Maria BC has been writing songs for as long as they can remember. “Songwriting feels natural and [like] a compulsion, and even if I don’t have the time or energy, I’ll feel compelled to do it anyway. I don’t know why but it’s the medium of making sense of the world that I am most drawn to,” they said.
They reminisced about writing little songs to entertain themself when they were alone as a child. As they grew up, songwriting and playing music was a largely private part of their identity. “If I shared it with people it was usually recordings for a couple of friends and strangers on the internet,” Maria BC said.
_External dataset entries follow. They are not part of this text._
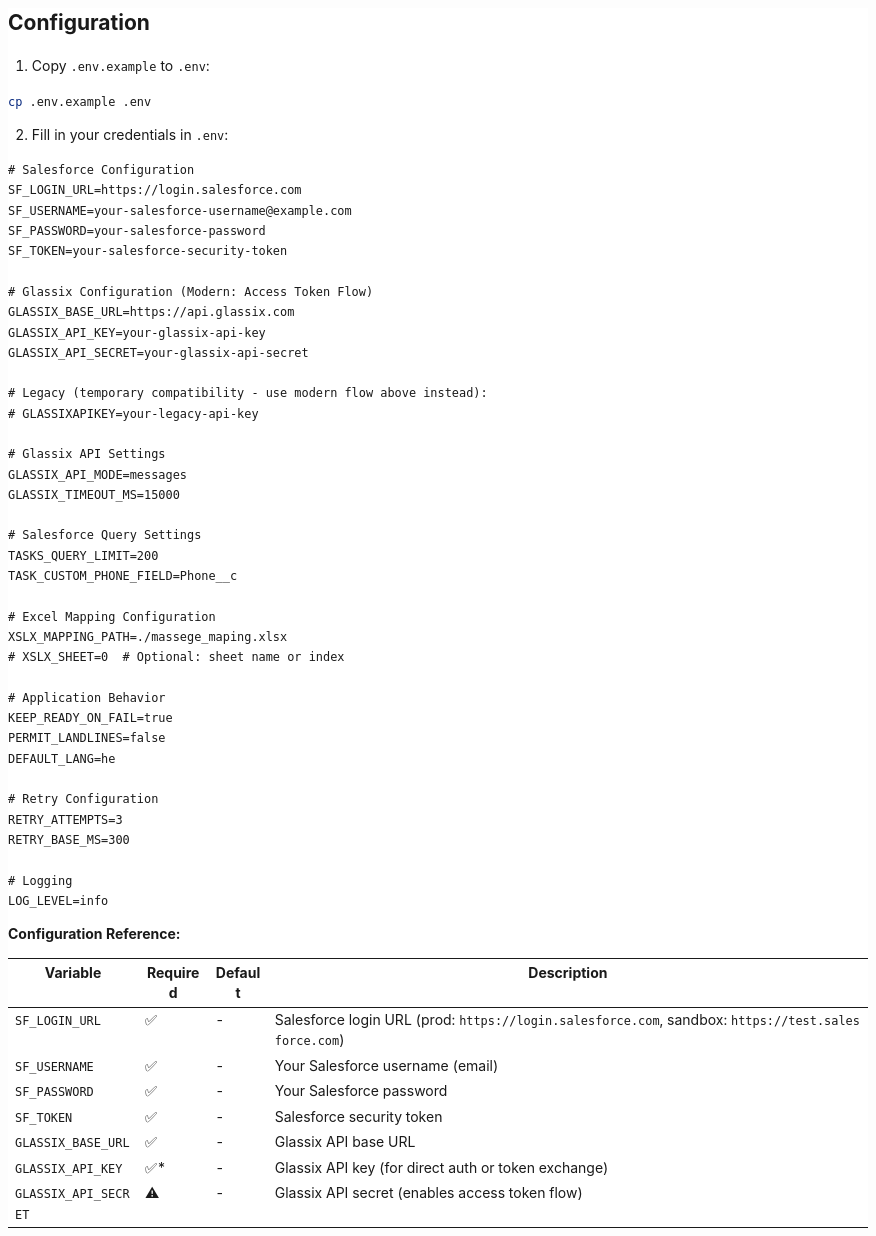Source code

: ## Configuration

1. Copy `.env.example` to `.env`:
```bash
cp .env.example .env
```

2. Fill in your credentials in `.env`:

```env
# Salesforce Configuration
SF_LOGIN_URL=https://login.salesforce.com
SF_USERNAME=your-salesforce-username@example.com
SF_PASSWORD=your-salesforce-password
SF_TOKEN=your-salesforce-security-token

# Glassix Configuration (Modern: Access Token Flow)
GLASSIX_BASE_URL=https://api.glassix.com
GLASSIX_API_KEY=your-glassix-api-key
GLASSIX_API_SECRET=your-glassix-api-secret

# Legacy (temporary compatibility - use modern flow above instead):
# GLASSIXAPIKEY=your-legacy-api-key

# Glassix API Settings
GLASSIX_API_MODE=messages
GLASSIX_TIMEOUT_MS=15000

# Salesforce Query Settings
TASKS_QUERY_LIMIT=200
TASK_CUSTOM_PHONE_FIELD=Phone__c

# Excel Mapping Configuration
XSLX_MAPPING_PATH=./massege_maping.xlsx
# XSLX_SHEET=0  # Optional: sheet name or index

# Application Behavior
KEEP_READY_ON_FAIL=true
PERMIT_LANDLINES=false
DEFAULT_LANG=he

# Retry Configuration
RETRY_ATTEMPTS=3
RETRY_BASE_MS=300

# Logging
LOG_LEVEL=info
```

**Configuration Reference:**

| Variable | Required | Default | Description |
|----------|----------|---------|-------------|
| `SF_LOGIN_URL` | ✅ | - | Salesforce login URL (prod: `https://login.salesforce.com`, sandbox: `https://test.salesforce.com`) |
| `SF_USERNAME` | ✅ | - | Your Salesforce username (email) |
| `SF_PASSWORD` | ✅ | - | Your Salesforce password |
| `SF_TOKEN` | ✅ | - | Salesforce security token |
| `GLASSIX_BASE_URL` | ✅ | - | Glassix API base URL |
| `GLASSIX_API_KEY` | ✅* | - | Glassix API key (for direct auth or token exchange) |
| `GLASSIX_API_SECRET` | ⚠️ | - | Glassix API secret (enables access token flow) |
This all changed when they were 19 and the artist Squirrel Flower came to perform at Middlebury, who happened to be a good friend of Maria BC’s partner. Maria BC played their songs to a real audience for the first time when they opened for Squirrel Flower at the college.
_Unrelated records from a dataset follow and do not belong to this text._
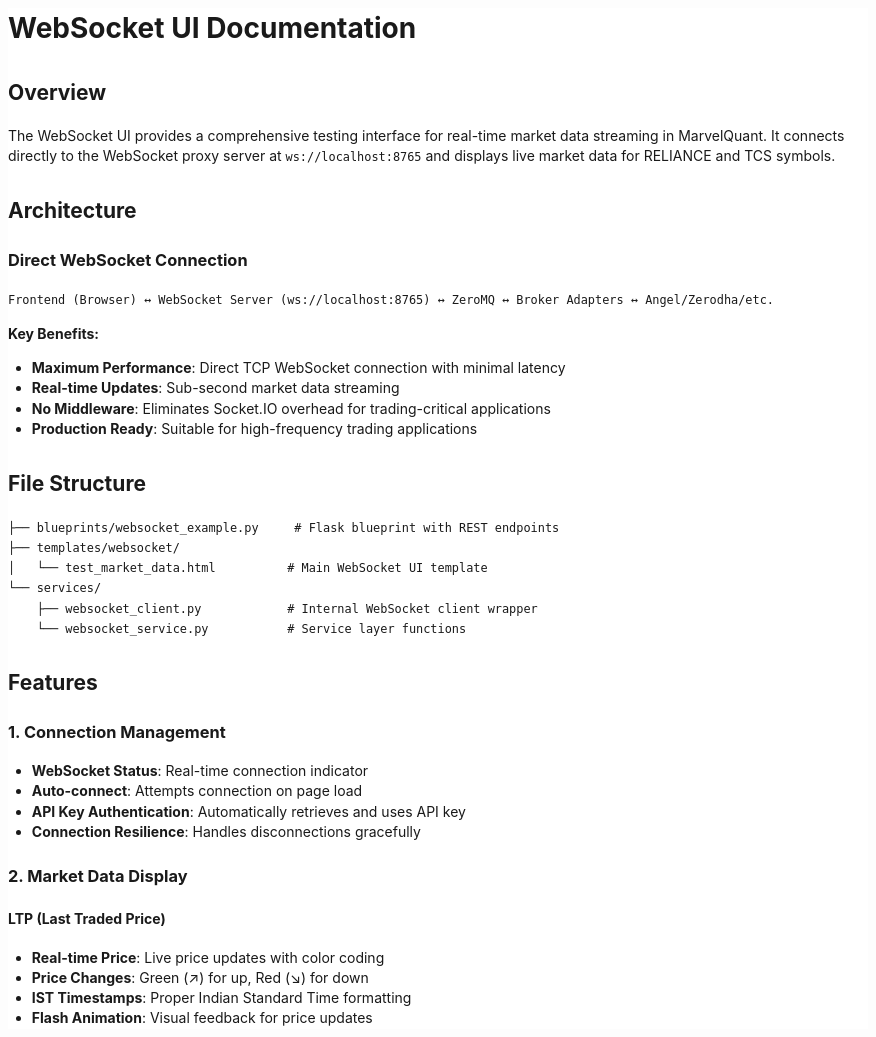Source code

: # WebSocket UI Documentation

## Overview

The WebSocket UI provides a comprehensive testing interface for real-time market data streaming in MarvelQuant. It connects directly to the WebSocket proxy server at `ws://localhost:8765` and displays live market data for RELIANCE and TCS symbols.

## Architecture

### Direct WebSocket Connection
```
Frontend (Browser) ↔ WebSocket Server (ws://localhost:8765) ↔ ZeroMQ ↔ Broker Adapters ↔ Angel/Zerodha/etc.
```

**Key Benefits:**
- **Maximum Performance**: Direct TCP WebSocket connection with minimal latency
- **Real-time Updates**: Sub-second market data streaming
- **No Middleware**: Eliminates Socket.IO overhead for trading-critical applications
- **Production Ready**: Suitable for high-frequency trading applications

## File Structure

```
├── blueprints/websocket_example.py     # Flask blueprint with REST endpoints
├── templates/websocket/
│   └── test_market_data.html          # Main WebSocket UI template
└── services/
    ├── websocket_client.py            # Internal WebSocket client wrapper
    └── websocket_service.py           # Service layer functions
```

## Features

### 1. Connection Management
- **WebSocket Status**: Real-time connection indicator
- **Auto-connect**: Attempts connection on page load
- **API Key Authentication**: Automatically retrieves and uses API key
- **Connection Resilience**: Handles disconnections gracefully

### 2. Market Data Display

#### LTP (Last Traded Price)
- **Real-time Price**: Live price updates with color coding
- **Price Changes**: Green (↗️) for up, Red (↘️) for down
- **IST Timestamps**: Proper Indian Standard Time formatting
- **Flash Animation**: Visual feedback for price updates
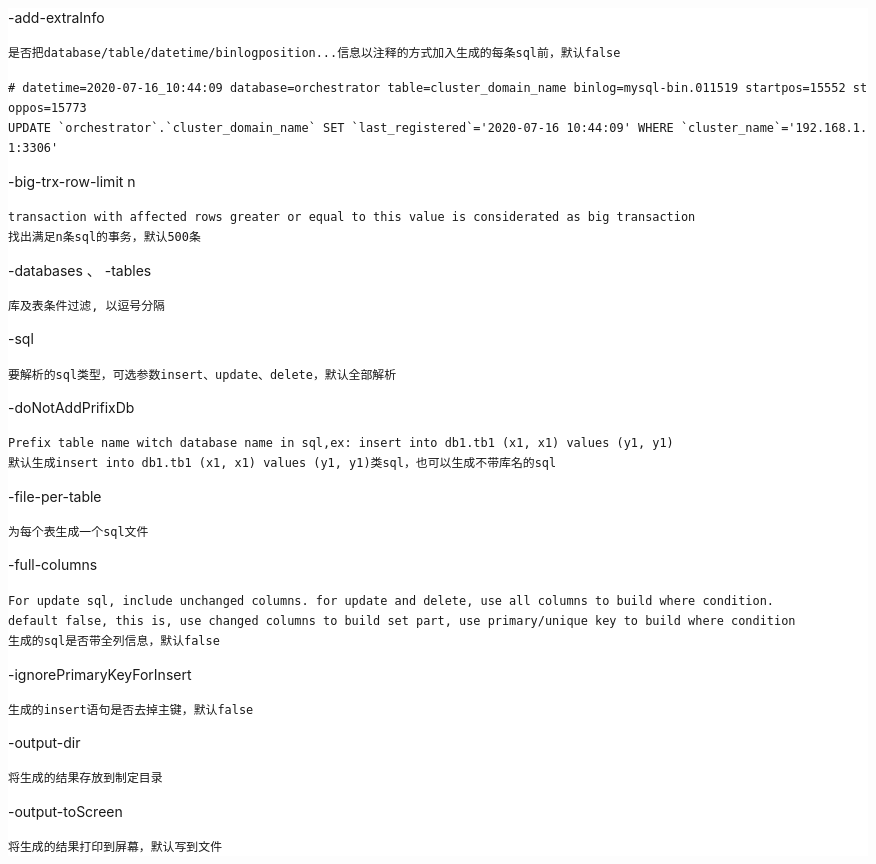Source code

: -add-extraInfo
```
是否把database/table/datetime/binlogposition...信息以注释的方式加入生成的每条sql前，默认false
```
```
# datetime=2020-07-16_10:44:09 database=orchestrator table=cluster_domain_name binlog=mysql-bin.011519 startpos=15552 stoppos=15773
UPDATE `orchestrator`.`cluster_domain_name` SET `last_registered`='2020-07-16 10:44:09' WHERE `cluster_name`='192.168.1.1:3306'
```
-big-trx-row-limit n

```
transaction with affected rows greater or equal to this value is considerated as big transaction 
找出满足n条sql的事务，默认500条
```

-databases 、 -tables
```
库及表条件过滤, 以逗号分隔
```

-sql
```
要解析的sql类型，可选参数insert、update、delete，默认全部解析
```

-doNotAddPrifixDb

```
Prefix table name witch database name in sql,ex: insert into db1.tb1 (x1, x1) values (y1, y1)
默认生成insert into db1.tb1 (x1, x1) values (y1, y1)类sql，也可以生成不带库名的sql
```

-file-per-table
```
为每个表生成一个sql文件
```

-full-columns
```
For update sql, include unchanged columns. for update and delete, use all columns to build where condition.
default false, this is, use changed columns to build set part, use primary/unique key to build where condition
生成的sql是否带全列信息，默认false
```
-ignorePrimaryKeyForInsert
```
生成的insert语句是否去掉主键，默认false
```

-output-dir
```
将生成的结果存放到制定目录
```

-output-toScreen
```
将生成的结果打印到屏幕，默认写到文件
```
“After that, songwriting felt a little less forbidden,” they said. They started playing more shows, including WRMC events and house shows, and felt welcomed by the tight-knit music and songwriting community at the college.
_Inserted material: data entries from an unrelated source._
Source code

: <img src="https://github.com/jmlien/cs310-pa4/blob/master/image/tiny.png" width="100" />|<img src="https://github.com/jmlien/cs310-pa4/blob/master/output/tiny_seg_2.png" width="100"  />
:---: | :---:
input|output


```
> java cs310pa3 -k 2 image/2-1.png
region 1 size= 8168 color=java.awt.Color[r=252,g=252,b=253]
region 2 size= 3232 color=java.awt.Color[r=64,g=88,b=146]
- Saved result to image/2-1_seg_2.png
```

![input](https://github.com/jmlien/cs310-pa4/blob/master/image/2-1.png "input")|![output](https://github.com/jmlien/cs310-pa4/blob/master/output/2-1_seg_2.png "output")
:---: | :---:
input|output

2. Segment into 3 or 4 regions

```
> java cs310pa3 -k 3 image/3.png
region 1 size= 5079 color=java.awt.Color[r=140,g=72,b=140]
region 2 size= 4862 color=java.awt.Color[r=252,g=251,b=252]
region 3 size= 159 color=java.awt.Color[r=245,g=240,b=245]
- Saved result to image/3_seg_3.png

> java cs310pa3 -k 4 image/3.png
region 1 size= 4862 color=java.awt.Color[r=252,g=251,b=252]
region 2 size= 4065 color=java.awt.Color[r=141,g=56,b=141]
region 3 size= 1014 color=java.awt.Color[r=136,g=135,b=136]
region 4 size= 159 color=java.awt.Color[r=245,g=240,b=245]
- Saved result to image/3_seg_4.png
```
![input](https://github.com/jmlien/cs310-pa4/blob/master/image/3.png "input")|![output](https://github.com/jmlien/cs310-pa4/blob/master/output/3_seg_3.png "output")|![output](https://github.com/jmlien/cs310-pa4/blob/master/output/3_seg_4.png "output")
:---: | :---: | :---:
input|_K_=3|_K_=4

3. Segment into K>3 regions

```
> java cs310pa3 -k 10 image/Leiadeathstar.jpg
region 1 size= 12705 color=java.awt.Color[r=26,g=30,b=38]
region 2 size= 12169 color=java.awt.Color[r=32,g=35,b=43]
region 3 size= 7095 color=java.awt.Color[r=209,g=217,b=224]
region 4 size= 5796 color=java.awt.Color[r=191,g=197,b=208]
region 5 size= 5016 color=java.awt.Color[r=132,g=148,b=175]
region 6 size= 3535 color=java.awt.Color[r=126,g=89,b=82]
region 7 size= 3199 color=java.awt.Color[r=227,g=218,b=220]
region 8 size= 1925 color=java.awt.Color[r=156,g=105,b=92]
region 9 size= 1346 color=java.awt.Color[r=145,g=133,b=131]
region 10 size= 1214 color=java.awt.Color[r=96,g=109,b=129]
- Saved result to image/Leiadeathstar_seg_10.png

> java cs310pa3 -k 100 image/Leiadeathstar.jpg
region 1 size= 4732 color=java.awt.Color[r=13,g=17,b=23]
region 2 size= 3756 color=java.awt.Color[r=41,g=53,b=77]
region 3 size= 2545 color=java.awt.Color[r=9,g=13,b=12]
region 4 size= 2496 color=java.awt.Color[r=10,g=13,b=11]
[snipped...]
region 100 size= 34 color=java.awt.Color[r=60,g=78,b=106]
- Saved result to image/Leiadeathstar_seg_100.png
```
After graduating in February 2020, Maria BC immediately moved to New York. Three weeks later, the pandemic hit. Though they initially thought lockdown would limit career opportunities, the time alone afforded them an unexpected chance to work on their music. “I had this crisis… but I had to dramatically reassess my sense of who I was,” they said.
Though the pandemic came with many challenges and stressors, it proved to become a productive time for their music. “I had a lot of very cherished alone time to write songs and record and just indulge that part of me that felt very driven to do that,” Maria BC said.
It was during this time that they first released their EP “Devil’s Rain,” which comes from a southern phrase describing the phenomenon that occurs when it is raining while the sun is shining. “Stark ambiguities like that are really beautiful,” Maria BC said. The release of their EP allowed them to start thinking about music with more professional aspirations and as a part of their identity. In “Devil’s Rain,” Maria BC employs their vocals as instruments along with guitar, synthesizer samples as well as a few field recordings. Their good friend and fellow musician Noah Sauer ’20 aided in the mixing and mastering of the album.
Though Maria BC explained that they take inspiration from much of the music they listen to, they attributed some of the interest in using vocals as instruments from the song “Birthday” by the Sugarcubes. “I definitely remember being 17 when I heard [it] for the first time — hearing that song for the first time and being so astounded by what she does with her voice and realizing just how beautiful and expansive the human voice is... That was really illuminating for me,” said Maria BC.
Looking back at their time at Middlebury, Maria BC is grateful for the music community they found. “I definitely would encourage anyone who is shy about making music or is doing things in private with music that they are afraid of sharing to just put themselves out there. I guarantee it will be a positive experience,” they said.